Auf der europäischen Ebene gibt es keinen mächtigen, sichtbaren, öffentlich-rechtlichen Akteur, der demokratisch legitimiert wird.
Die Bundesrepublik Deutschland ist ein Bundesstaat.
Die EU ist kein Bundesstaat (sondern ein "Staatenverbund" bzw. ein "völkerrechtlicher Herrschaftsverband").

Macht es für Dich einen Unterschied, ob Du das Gebilde "USA" mit einer Bundesregierung in der Analyse vor Dir hast, mit einem sehr mächtigen öffentlich-rechtlichen Akteur an der Spitze der Machthierarchie, oder ob Du das Gebilde "EU" vor Dir hast, dem dieser Akteur fehlt?
Was haben die USA und die EU gemeinsam? Was unterscheidet die beiden politischen Gebilde?

So wie ich Dich verstehe, gibt es für Dich gar keinen Unterschied, u.a. auch, weil Du die Akteure im Kampf auf dem Spielfeld der Macht nicht nach privatrechtlich/öffentlich-rechtlich unterscheidest.

Wir sind uns denke ich einig: In beiden Systemen (USA u. EU) gibt es jeweils irgendeine "Zentralmacht" in dem Sinne, dass es jeweils irgendeinen "mächtigsten" Akteur gibt. In den USA halte ich die US-Bundesregierung für den mächtigsten Akteur. In der EU halte ich derzeit die deutsche Bundesregierung für denjenigen Akteur mit dem größten Handlungsspielraum und mit den größten Möglichkeiten auf die Handlungsspielräume anderer Akteure einzuwirken. Eine mächtige europäischen Regierung aber, die Entscheidungen auch gegen die Einzelinteressen der übrigen Mächtigsten treffen und durchsetzen könnte, die fehlt.

Für mich liegt hier ein gravierender Unterschied vor:
- Der mächtigste Einzelakteur in den USA ist so designed, dass US-Gesamtinteressen wahrgenommen werden könnten (das gelingt freilich nicht immer und hat u.a. auch mit politischem Verfall zu tun).
- Der mächtigste Einzelakteur in der EU ist für mich die deutsche Bundesregierung und diese kann gesamteuropäische Interessen gar nicht vertreten, wenn sie ihr Mandat, nämlich gesamtdeutsche Interessen zu vertreten, nicht ignorieren will.
Da es aber unbestritten gesamteuropäische Interessen gibt (z.B. in währungs- und wirtschaftspolitischen Fragen, in Fragen der gemeinsamen Grenzsicherung etc.), stellt sich für mich die Frage, wer diese gesamteuropäischen Interessen wahrnimmt.

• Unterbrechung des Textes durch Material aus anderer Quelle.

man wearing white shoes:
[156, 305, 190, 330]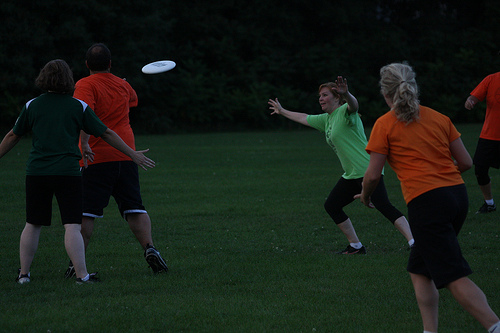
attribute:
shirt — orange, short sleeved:
[366, 103, 466, 203]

Noch einmal die Frage (auch @Ostfriese hat sie ignoriert): Gibt es für Dich wesentliche Unterschiede zwischen der EU und den USA oder ist in beiden Fällen alles irgendwie "Zentralmacht" und die Unterschiede deshalb unwesentlich?

Herzlichst,

Ashitaka

Schöne Grüße

--
BillHicks

..realized that all matter is merely energy condensed to a slow vibration – that we are all one consciousness experiencing itself subjectively. There's no such thing as death, life is only a dream, and we're the imagination of ourselves.